(Assignment) Copy the entries that appear below in full, leaving out any picture among them.

(Information given)
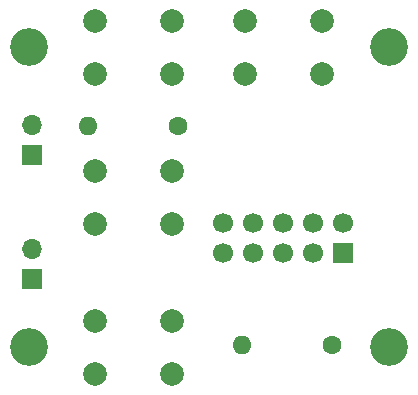
<source format=gbr>
%TF.GenerationSoftware,KiCad,Pcbnew,5.1.8-5.1.8*%
%TF.CreationDate,2022-05-17T18:34:16+02:00*%
%TF.ProjectId,FloppyEmuButtonPanel,466c6f70-7079-4456-9d75-427574746f6e,1.0*%
%TF.SameCoordinates,Original*%
%TF.FileFunction,Soldermask,Top*%
%TF.FilePolarity,Negative*%
%FSLAX46Y46*%
G04 Gerber Fmt 4.6, Leading zero omitted, Abs format (unit mm)*
G04 Created by KiCad (PCBNEW 5.1.8-5.1.8) date 2022-05-17 18:34:16*
%MOMM*%
%LPD*%
G01*
G04 APERTURE LIST*
%ADD10C,1.700000*%
%ADD11R,1.700000X1.700000*%
%ADD12C,3.200000*%
%ADD13C,1.600000*%
%ADD14O,1.600000X1.600000*%
%ADD15O,1.700000X1.700000*%
%ADD16C,2.000000*%
G04 APERTURE END LIST*
D10*
%TO.C,J1*%
X122555000Y-85725000D03*
X122555000Y-88265000D03*
X125095000Y-85725000D03*
X125095000Y-88265000D03*
X127635000Y-85725000D03*
X127635000Y-88265000D03*
X130175000Y-85725000D03*
X130175000Y-88265000D03*
X132715000Y-85725000D03*
D11*
X132715000Y-88265000D03*
%TD*%
D12*
%TO.C,H4*%
X136600000Y-96230000D03*
%TD*%
%TO.C,H3*%
X136600000Y-70830000D03*
%TD*%
%TO.C,H2*%
X106120000Y-70830000D03*
%TD*%
%TO.C,H1*%
X106120000Y-96230000D03*
%TD*%
D13*
%TO.C,R2*%
X131826000Y-96012000D03*
D14*
X124206000Y-96012000D03*
%TD*%
D11*
%TO.C,D2*%
X106426000Y-90424000D03*
D15*
X106426000Y-87884000D03*
%TD*%
D13*
%TO.C,R1*%
X118745000Y-77470000D03*
D14*
X111125000Y-77470000D03*
%TD*%
D11*
%TO.C,D1*%
X106400000Y-80000000D03*
D15*
X106400000Y-77460000D03*
%TD*%
D16*
%TO.C,SW1*%
X118260000Y-68580000D03*
X118260000Y-73080000D03*
X111760000Y-68580000D03*
X111760000Y-73080000D03*
%TD*%
%TO.C,SW2*%
X111760000Y-85780000D03*
X111760000Y-81280000D03*
X118260000Y-85780000D03*
X118260000Y-81280000D03*
%TD*%
%TO.C,SW3*%
X118260000Y-93980000D03*
X118260000Y-98480000D03*
X111760000Y-93980000D03*
X111760000Y-98480000D03*
%TD*%
%TO.C,SW4*%
X124460000Y-73080000D03*
X124460000Y-68580000D03*
X130960000Y-73080000D03*
X130960000Y-68580000D03*
%TD*%
M02*

</source>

(Solution to this problem)
<source format=gbr>
%TF.GenerationSoftware,KiCad,Pcbnew,5.1.8-5.1.8*%
%TF.CreationDate,2022-05-17T18:34:16+02:00*%
%TF.ProjectId,FloppyEmuButtonPanel,466c6f70-7079-4456-9d75-427574746f6e,1.0*%
%TF.SameCoordinates,Original*%
%TF.FileFunction,Soldermask,Top*%
%TF.FilePolarity,Negative*%
%FSLAX46Y46*%
G04 Gerber Fmt 4.6, Leading zero omitted, Abs format (unit mm)*
G04 Created by KiCad (PCBNEW 5.1.8-5.1.8) date 2022-05-17 18:34:16*
%MOMM*%
%LPD*%
G01*
G04 APERTURE LIST*
%ADD10C,1.700000*%
%ADD11R,1.700000X1.700000*%
%ADD12C,3.200000*%
%ADD13C,1.600000*%
%ADD14O,1.600000X1.600000*%
%ADD15O,1.700000X1.700000*%
%ADD16C,2.000000*%
G04 APERTURE END LIST*
D10*
%TO.C,J1*%
X122555000Y-85725000D03*
X122555000Y-88265000D03*
X125095000Y-85725000D03*
X125095000Y-88265000D03*
X127635000Y-85725000D03*
X127635000Y-88265000D03*
X130175000Y-85725000D03*
X130175000Y-88265000D03*
X132715000Y-85725000D03*
D11*
X132715000Y-88265000D03*
%TD*%
D12*
%TO.C,H4*%
X136600000Y-96230000D03*
%TD*%
%TO.C,H3*%
X136600000Y-70830000D03*
%TD*%
%TO.C,H2*%
X106120000Y-70830000D03*
%TD*%
%TO.C,H1*%
X106120000Y-96230000D03*
%TD*%
D13*
%TO.C,R2*%
X131826000Y-96012000D03*
D14*
X124206000Y-96012000D03*
%TD*%
D11*
%TO.C,D2*%
X106426000Y-90424000D03*
D15*
X106426000Y-87884000D03*
%TD*%
D13*
%TO.C,R1*%
X118745000Y-77470000D03*
D14*
X111125000Y-77470000D03*
%TD*%
D11*
%TO.C,D1*%
X106400000Y-80000000D03*
D15*
X106400000Y-77460000D03*
%TD*%
D16*
%TO.C,SW1*%
X118260000Y-68580000D03*
X118260000Y-73080000D03*
X111760000Y-68580000D03*
X111760000Y-73080000D03*
%TD*%
%TO.C,SW2*%
X111760000Y-85780000D03*
X111760000Y-81280000D03*
X118260000Y-85780000D03*
X118260000Y-81280000D03*
%TD*%
%TO.C,SW3*%
X118260000Y-93980000D03*
X118260000Y-98480000D03*
X111760000Y-93980000D03*
X111760000Y-98480000D03*
%TD*%
%TO.C,SW4*%
X124460000Y-73080000D03*
X124460000Y-68580000D03*
X130960000Y-73080000D03*
X130960000Y-68580000D03*
%TD*%
M02*

</source>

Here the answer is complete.